Supporters of the Death with Dignity movement would strongly disagree with Cameron’s slippery slope argument.
“In any of the five states that have assisted suicide, Death with Dignity, there’s never been one case where it’s been misused on someone who should not be permitted, a disabled person for instance,” said Merrifield. “There’s not been one case of misuse in the statute,” he repeats.
As for the issue of mental health, Merrifield says that there are multiple safeguards in place. Patients have to be at least 18 years old. When the two doctors are confirming that the patient only has six month to live, they must also check for any underlying psychiatric or mental conditions that may be influencing the patient’s choice. Also, counseling for alternatives like hospice care and pain management would be mandatory in the Colorado bill.
Merrifield recognizes that end of life options have wider effects than just the patients themselves.
“Of course patients would be the most affected, but their families and their friends would not have to, as I did, watch their loved ones go through terrible pain and suffering and loss of capacity, mental and physical,” said Merrifield. “It was a terrible three months that I sat with my dad while he died.”

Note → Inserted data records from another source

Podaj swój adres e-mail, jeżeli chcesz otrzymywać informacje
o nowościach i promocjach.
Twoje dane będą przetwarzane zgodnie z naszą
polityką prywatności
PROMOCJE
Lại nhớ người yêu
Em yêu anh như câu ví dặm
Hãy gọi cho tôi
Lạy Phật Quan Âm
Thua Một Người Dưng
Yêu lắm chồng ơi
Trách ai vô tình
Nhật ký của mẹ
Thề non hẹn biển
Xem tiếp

Merrifield is hopeful that in the new 2016 bill they have answered enough of their opponents’ objections to be able to get it passed. He points out that public support, while split, does show a majority in favor of doctor-assisted suicide. A 2015 Gallup shows that sixty-eight percent of Americans believe that doctors should be legally allowed to help terminally ill patients commit suicide.
Cameron, a black woman, ends her interview by pointing out that a larger percentage of black and Latino Americans are against doctor-assisted suicide than white Americans. A Pew Research Center survey in 2013 did show a significant difference in approval levels of doctor-assisted suicide between black and white Americans. Fifty-three percent of the white Americans surveyed approved doctor-assisted suicide while only twenty-nine percent of black Americans did.
Whether it is an issue of disability or religious morality, it looks like the controversy of Death with Dignity or doctor-assisted suicide in America will remain for a long time. People across the country, with the aid of supporters like Merrifield, will continue to fight for their contested right to die. At the same time, members of organizations like Cameron’s will stand in the way of what they perceive as a threat to all disabled Americans. Everyone seems to agree that no one should have to face undue suffering or medical neglect, but what that means has yet to be universally determined.